Les délégués participant à une conférence internationale sur la paix en Ukraine ont adopté un communiqué commun s'engageant à prendre des mesures concrètes pour résoudre des enjeux tels que la sécurité des centrales nucléaires.

Le sommet de deux jours sur le plan de paix proposé par l'Ukraine s'est achevé dimanche dans l’hôtel suisse de Burgenstock. Des représentants d’une centaine de pays et organisations étaient présents.

Le communiqué indique que les participants ont décidé de prendre des mesures concrètes dans trois domaines, notamment la sécurité des centrales nucléaires et la sécurité alimentaire.

Pour le président ukrainien Volodymyr Zelenskyy, ce sommet a démontré que le soutien international ne faiblissait pas, mais qu’au contraire, il se renforçait.

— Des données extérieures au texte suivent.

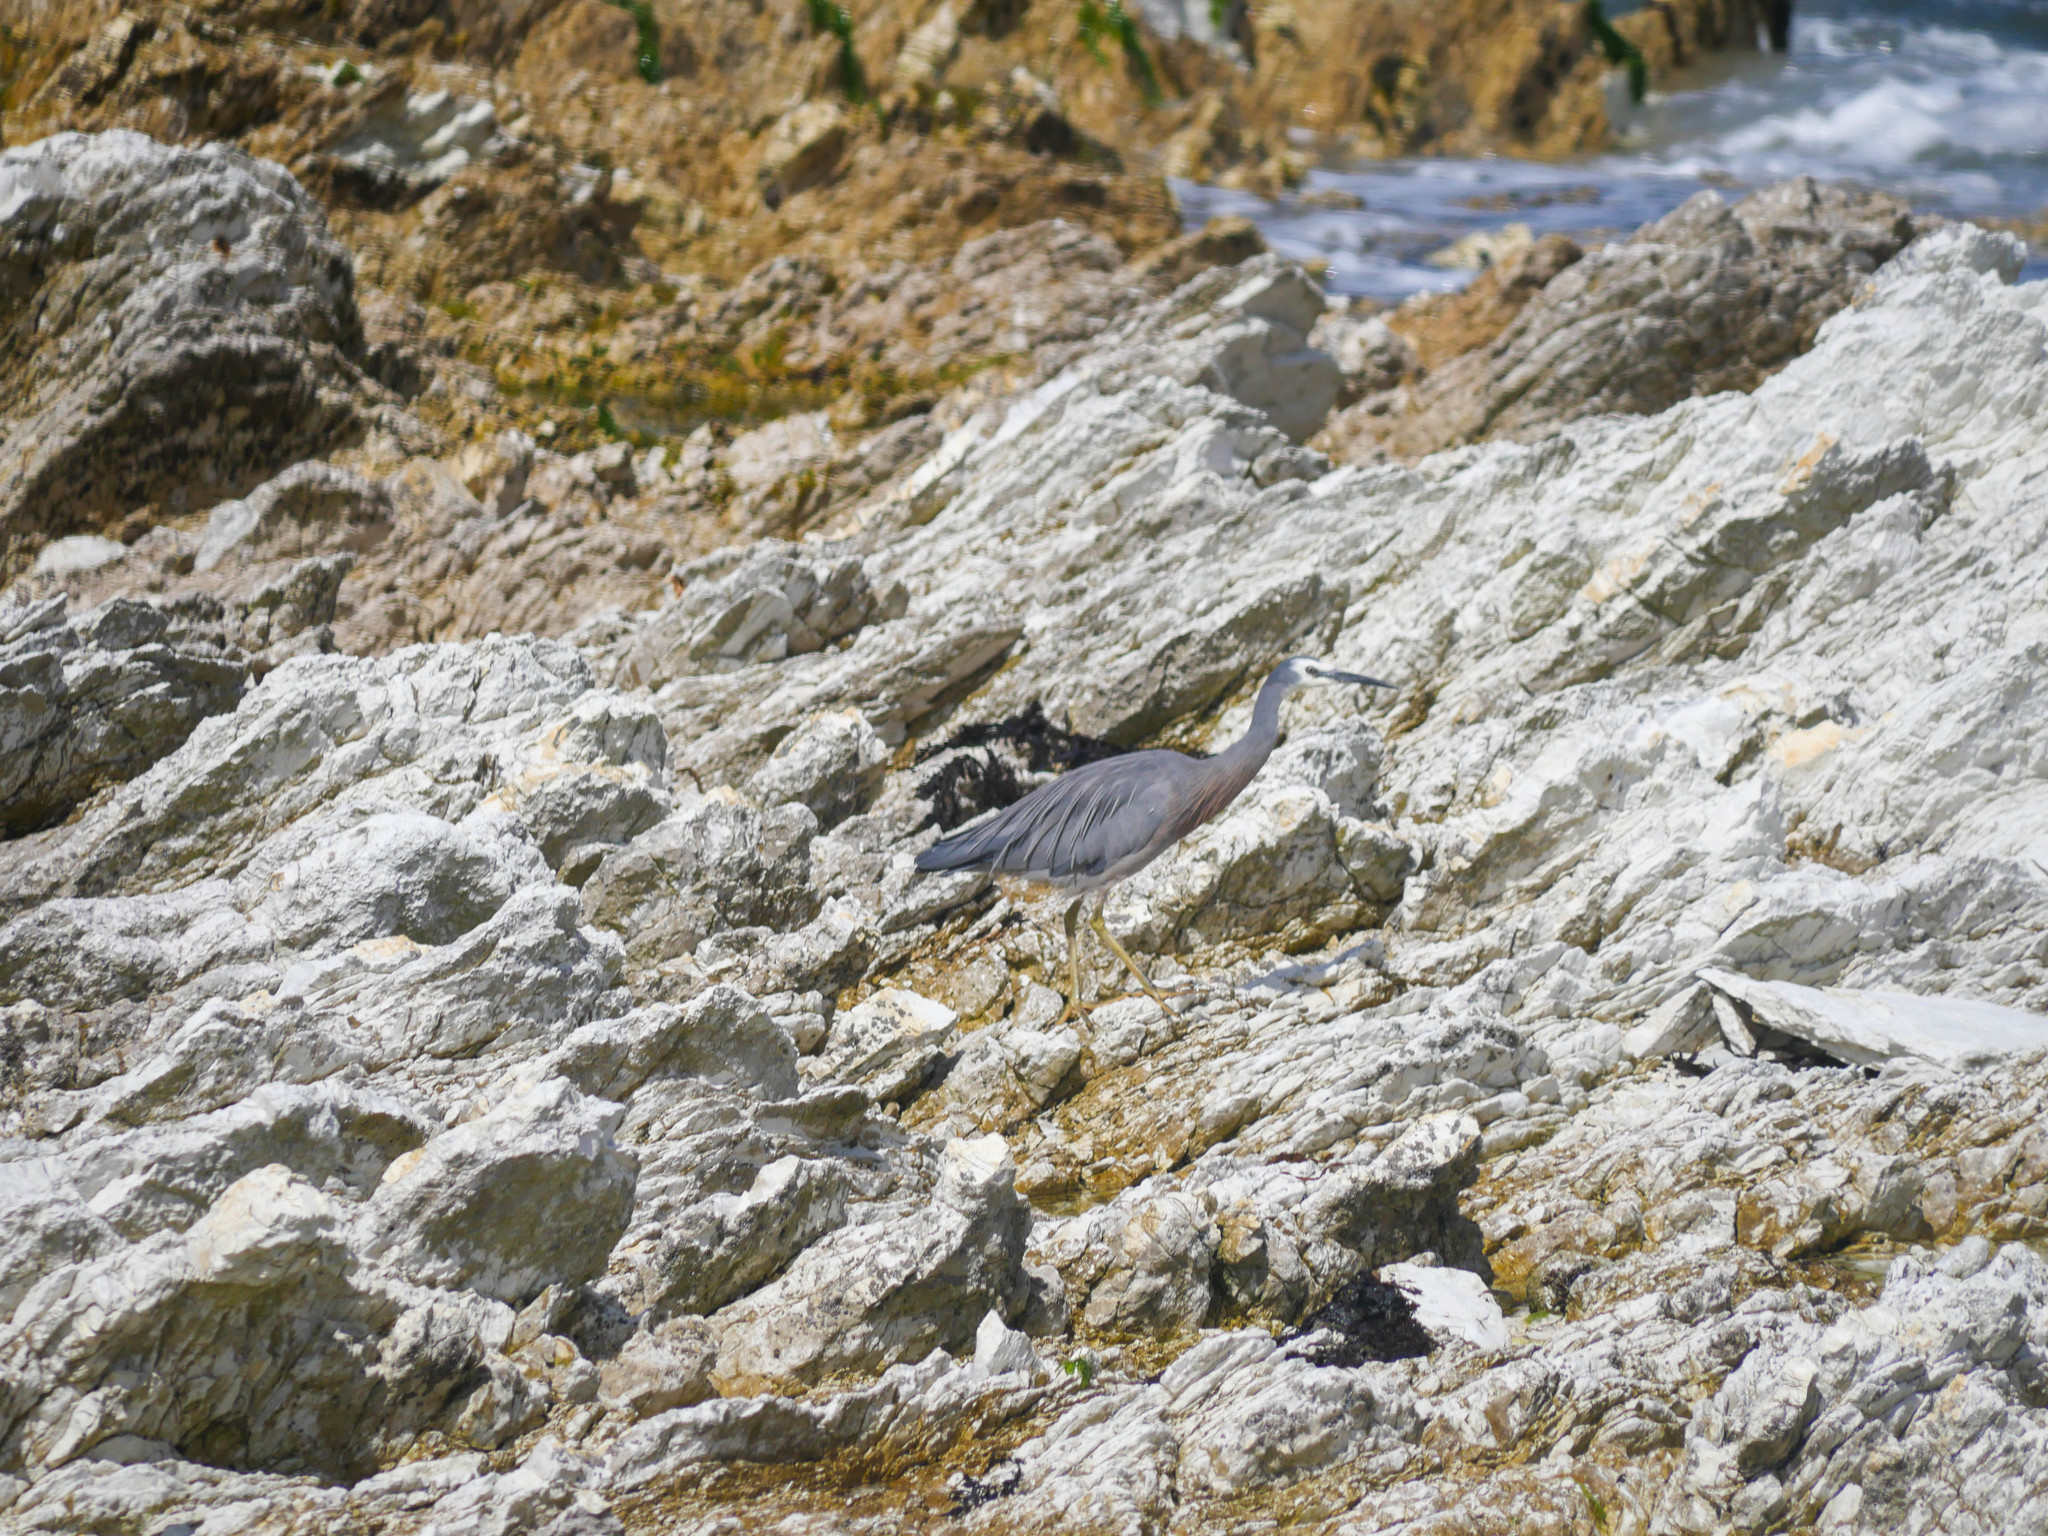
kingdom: Animalia
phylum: Chordata
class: Aves
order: Pelecaniformes
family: Ardeidae
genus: Egretta
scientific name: Egretta novaehollandiae
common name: White-faced heron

Il a exprimé son intention de créer un plan d'action pour mettre en œuvre le projet de paix et espère d’ores et déjà la tenue d'un deuxième sommet.

La présidente suisse Viola Amherd a souligné l'importance de la rencontre. Elle a cependant ajouté qu’une question clé restait en suspens, à savoir quand et comment la Russie pourrait être incluse dans le processus. Une solution durable doit impliquer les deux parties, a-t-elle observé.

Lors du sommet, les participants des pays émergents collectivement connus sous le nom de « Sud global » ont souligné la nécessité de la participation de la Russie, accordant eux-mêmes de l'importance aux liens avec Moscou.

Le secrétaire général du Secrétariat japonais à la sécurité nationale, Akiba Takeo, a fait savoir aux journalistes qu'une dizaine de pays, dont l'Arabie saoudite et l'Inde, n'avaient pas soutenu le communiqué.